▸ Written task:
Can you copy every line of text in the material below word for word, leaving out the picture markers?

==============================

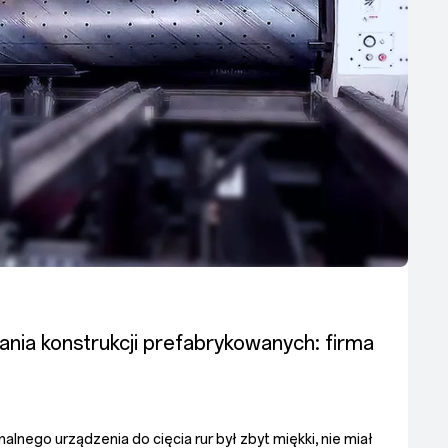
nia konstrukcji prefabrykowanych: firma
alnego urządzenia do cięcia rur był zbyt miękki, nie miał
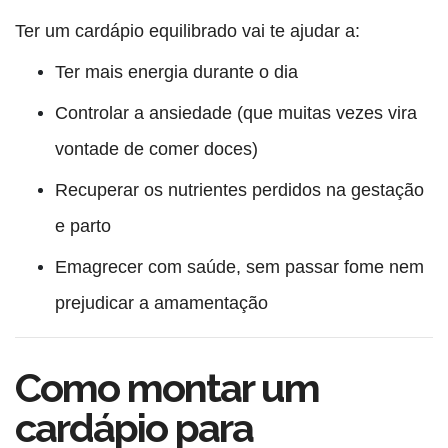
Ter um
cardápio equilibrado
vai te ajudar a:
Ter mais energia durante o dia
Controlar a ansiedade (que muitas vezes vira
vontade de comer doces)
Recuperar os nutrientes perdidos na gestação
e parto
Emagrecer com saúde
, sem passar fome nem
prejudicar a amamentação
Como montar um
cardápio para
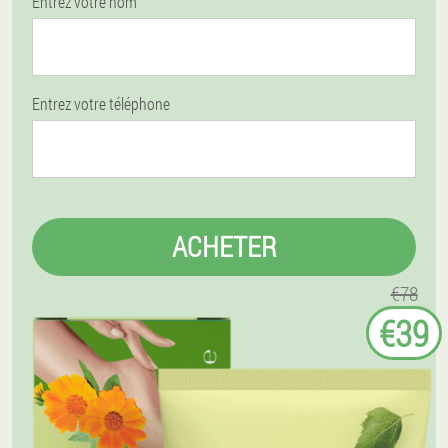
Entrez votre nom
Entrez votre téléphone
ACHETER
€78
€39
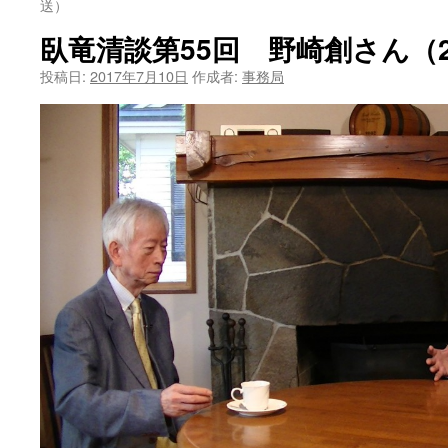
送）
ツ
臥竜清談第55回 野崎創さん（201
へ
投稿日:
2017年7月10日
作成者:
事務局
ス
キ
ッ
プ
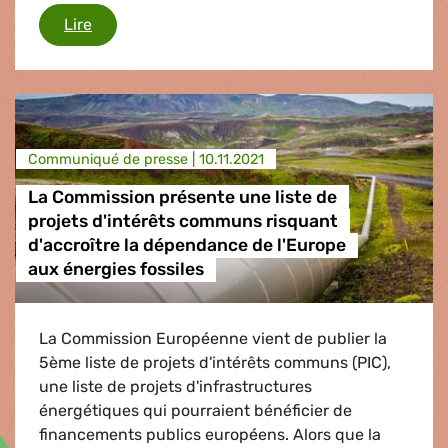
Les promesses doivent être tenues pour éviter 
Lire
Communiqué de presse |
10.11.2021
La Commission présente une liste de
projets d'intérêts communs risquant
d'accroître la dépendance de l'Europe
aux énergies fossiles
La Commission Européenne vient de publier la
5ème liste de projets d'intérêts communs (PIC),
une liste de projets d'infrastructures
énergétiques qui pourraient bénéficier de
financements publics européens. Alors que la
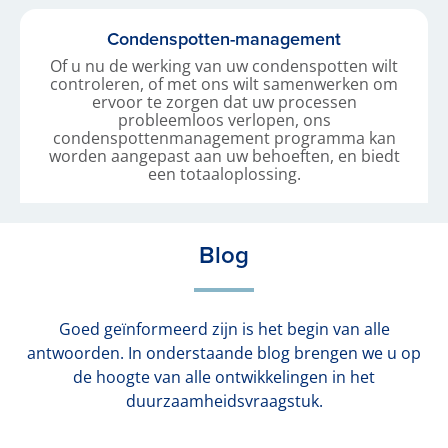
Condenspotten-management
Of u nu de werking van uw condenspotten wilt
controleren, of met ons wilt samenwerken om
ervoor te zorgen dat uw processen
probleemloos verlopen, ons
condenspottenmanagement programma kan
worden aangepast aan uw behoeften, en biedt
een totaaloplossing.
Blog
Goed geïnformeerd zijn is het begin van alle
antwoorden. In onderstaande blog brengen we u op
de hoogte van alle ontwikkelingen in het
duurzaamheidsvraagstuk.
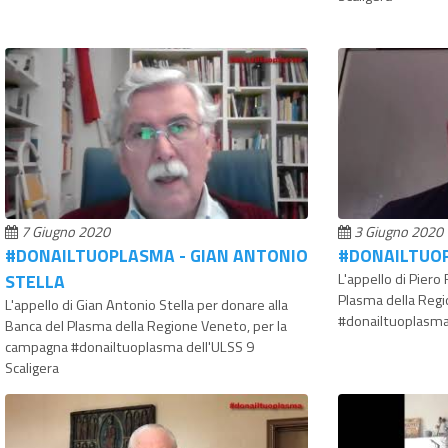
7 Giugno 2020
3 Giugno 2020
#DONAILTUOPLASMA - GIAN ANTONIO
#DONAILTUOP
STELLA
L'appello di Piero
Plasma della Reg
L'appello di Gian Antonio Stella per donare alla
#donailtuoplasma 
Banca del Plasma della Regione Veneto, per la
campagna #donailtuoplasma dell'ULSS 9
Scaligera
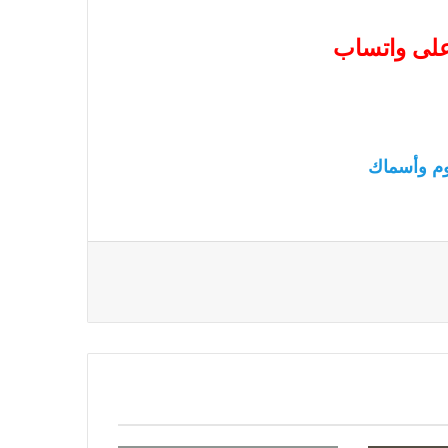
 على واتساب
م وأسماك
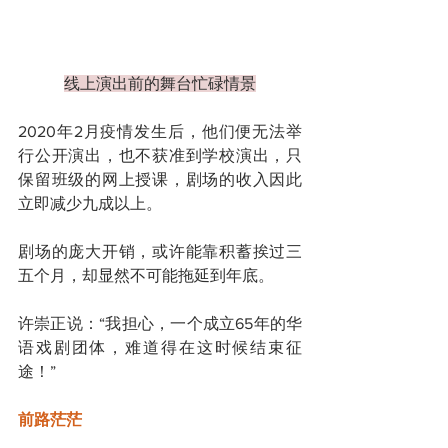
线上演出前的舞台忙碌情景
2020年2月疫情发生后，他们便无法举
行公开演出，也不获准到学校演出，只
保留班级的网上授课，剧场的收入因此
立即减少九成以上。
剧场的庞大开销，或许能靠积蓄挨过三
五个月，却显然不可能拖延到年底。
许崇正说：“我担心，一个成立65年的华
语戏剧团体，难道得在这时候结束征
途！”
前路茫茫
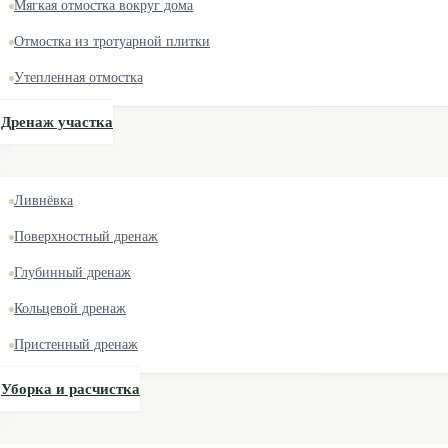
Мягкая отмостка вокруг дома
Отмостка из тротуарной плитки
Утепленная отмостка
Дренаж участка
Ливнёвка
Поверхностный дренаж
Глубинный дренаж
Кольцевой дренаж
Пристенный дренаж
Уборка и расчистка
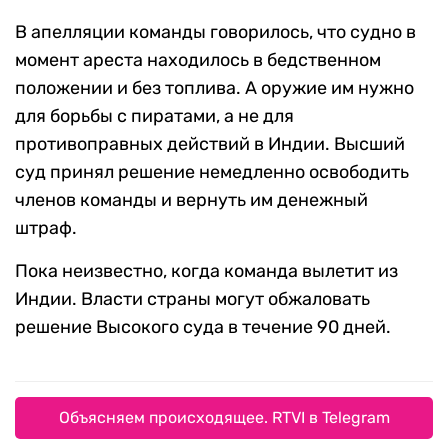
В апелляции команды говорилось, что судно в
момент ареста находилось в бедственном
положении и без топлива. А оружие им нужно
для борьбы с пиратами, а не для
противоправных действий в Индии. Высший
суд принял решение немедленно освободить
членов команды и вернуть им денежный
штраф.
Пока неизвестно, когда команда вылетит из
Индии. Власти страны могут обжаловать
решение Высокого суда в течение 90 дней.
Объясняем происходящее. RTVI в Telegram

==============================

▸ Result:
nia konstrukcji prefabrykowanych: firma
alnego urządzenia do cięcia rur był zbyt miękki, nie miał
Ter um
cardápio equilibrado
vai te ajudar a:
Ter mais energia durante o dia
Controlar a ansiedade (que muitas vezes vira
vontade de comer doces)
Recuperar os nutrientes perdidos na gestação
e parto
Emagrecer com saúde
, sem passar fome nem
prejudicar a amamentação
Como montar um
cardápio para
Entrez votre nom
Entrez votre téléphone
ACHETER
€78
€39
送）
ツ
臥竜清談第55回 野崎創さん（201
へ
投稿日:
2017年7月10日
作成者:
事務局
ス
キ
ッ
プ
Les promesses doivent être tenues pour éviter 
Lire
Communiqué de presse |
10.11.2021
La Commission présente une liste de
projets d'intérêts communs risquant
d'accroître la dépendance de l'Europe
aux énergies fossiles
La Commission Européenne vient de publier la
5ème liste de projets d'intérêts communs (PIC),
une liste de projets d'infrastructures
énergétiques qui pourraient bénéficier de
financements publics européens. Alors que la
Condenspotten-management
Of u nu de werking van uw condenspotten wilt
controleren, of met ons wilt samenwerken om
ervoor te zorgen dat uw processen
probleemloos verlopen, ons
condenspottenmanagement programma kan
worden aangepast aan uw behoeften, en biedt
een totaaloplossing.
Blog
Goed geïnformeerd zijn is het begin van alle
antwoorden. In onderstaande blog brengen we u op
de hoogte van alle ontwikkelingen in het
duurzaamheidsvraagstuk.
7 Giugno 2020
3 Giugno 2020
#DONAILTUOPLASMA - GIAN ANTONIO
#DONAILTUOP
STELLA
L'appello di Piero
Plasma della Reg
L'appello di Gian Antonio Stella per donare alla
#donailtuoplasma 
Banca del Plasma della Regione Veneto, per la
campagna #donailtuoplasma dell'ULSS 9
Scaligera
 على واتساب
م وأسماك
线上演出前的舞台忙碌情景
2020年2月疫情发生后，他们便无法举
行公开演出，也不获准到学校演出，只
保留班级的网上授课，剧场的收入因此
立即减少九成以上。
剧场的庞大开销，或许能靠积蓄挨过三
五个月，却显然不可能拖延到年底。
许崇正说：“我担心，一个成立65年的华
语戏剧团体，难道得在这时候结束征
途！”
前路茫茫
Мягкая отмостка вокруг дома
Отмостка из тротуарной плитки
Утепленная отмостка
Дренаж участка
Ливнёвка
Поверхностный дренаж
Глубинный дренаж
Кольцевой дренаж
Пристенный дренаж
Уборка и расчистка
В апелляции команды говорилось, что судно в
момент ареста находилось в бедственном
положении и без топлива. А оружие им нужно
для борьбы с пиратами, а не для
противоправных действий в Индии. Высший
суд принял решение немедленно освободить
членов команды и вернуть им денежный
штраф.
Пока неизвестно, когда команда вылетит из
Индии. Власти страны могут обжаловать
решение Высокого суда в течение 90 дней.
Объясняем происходящее. RTVI в Telegram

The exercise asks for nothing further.